How would Sea use a Singapore digital bank license?

Written by Kapronasia || August 31 2020

Consumer internet company Sea is in many ways the ideal candidate for a Singapore digital full bank license. It has a trio of digital services: the gaming arm Garena, the e-commerce platform Shopee and SeaMoney, which focuses on digital financial services. All that's missing is a digital bank license that would allow NYSE-listed Sea to offer full-fledged banking services to the many users it has across those three core businesses.

Tencent-backed Sea is an ascendant company. Its stock rose more than 250% last year and has kept right on going in 2020 despite the pandemic-induced downturn. In July, Sea reached a valuation of S$52.2 billion, passing DBS Group's S$49.4 billion to become Singapore's most valuable public company.

Although Sea remains in the red, investors are nonetheless enthusiastic about the company's prospects. Garena is on the cusp of profitability, while Shopee is growing fast. In the first quarter, Sea's revenue from e-commerce and other services increased 104% to US$266.5 million while gross orders on Shopee rose 111.2% to 429.8 million.

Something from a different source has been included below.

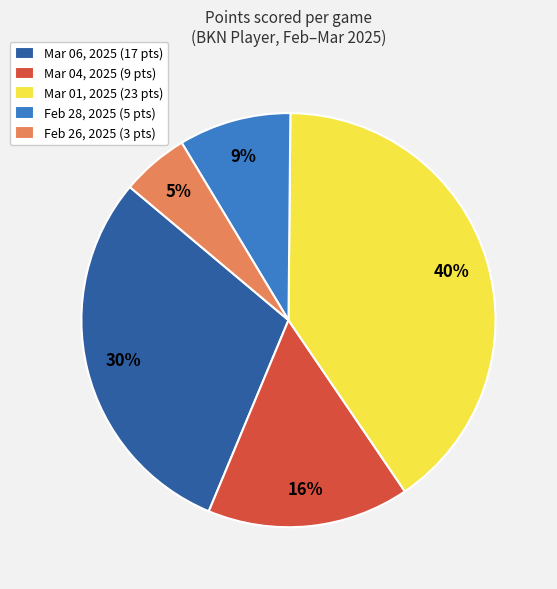

True or false: Feb 26, 2025 accounts for 5% of the total.

True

Shopee is not only a top e-commerce platform in Singapore but also in the rest of Southeast Asia's major economies: Indonesia, Vietnam, Thailand, Malaysia, and the Philippines, and Taiwan. That provides Sea with an ideal pathway into region-wide digital banking.

While SeaMoney calls itself one of Southeast Asia's leading digital financial service providers, it is essentially an e-wallet that operates under different brand names across the region, including AirPay and ShopeePay. Pairing an e-wallet with an e-commerce platform is a tried and true formula that worked for eBay/Paypal and Taobao/Alipay.

However, e-wallets are a dime a dozen these days, especially in fintech-forward Southeast Asia. And there are more than a few strong players. SeaMoney has to vie with GrabPay, GoPay, Ovo, G-Cash, Boost and Momo, to name a few. The easiest way to lure away business from competitors is with customer subsidies, like cashback, but that's costly. SeaMoney will burn quite a bit of cash if it has to subsidize customer acquisition across so many markets.

With a digital bank license, Sea would undoubtedly still spend on customer acquisition, but it could offer much more than just payments. Being able to take customer deposits and serve as a lender would give Sea an edge over its e-wallet competitors. To the many millennials using its gaming and e-commerce services, it would be convenient to have a bank account with Sea as well. While not exactly a super app, Sea already has the type of digital services that can keep users in its ecosystem for extended periods. Gaming and e-commerce are sticky. Between that and ride hailing, Grab's core service, Sea's main offerings are more conducive to rapidly scaling a digital bank.

Just about every applicant for a digital bank license in Singapore says it plans to focus on underserved market segments, namely millennials and SMEs, but with its gaming and e-commerce arms, Sea is well poised to actually do so.

At the same time, Sea is a listed company. The cash it burns leaves a clear trail, unlike that of elusive unicorns. That could give the company an edge over some of its competitors with valuations calculated in private markets.

Sea spelled it out clearly in a January press release that announced its application for a DFB: "We already have hard-wired in our operations the rigorous standards of corporate governance that will be essential to running a successful digital bank, and the robust financial strength to support our long-term commitment to this initiative."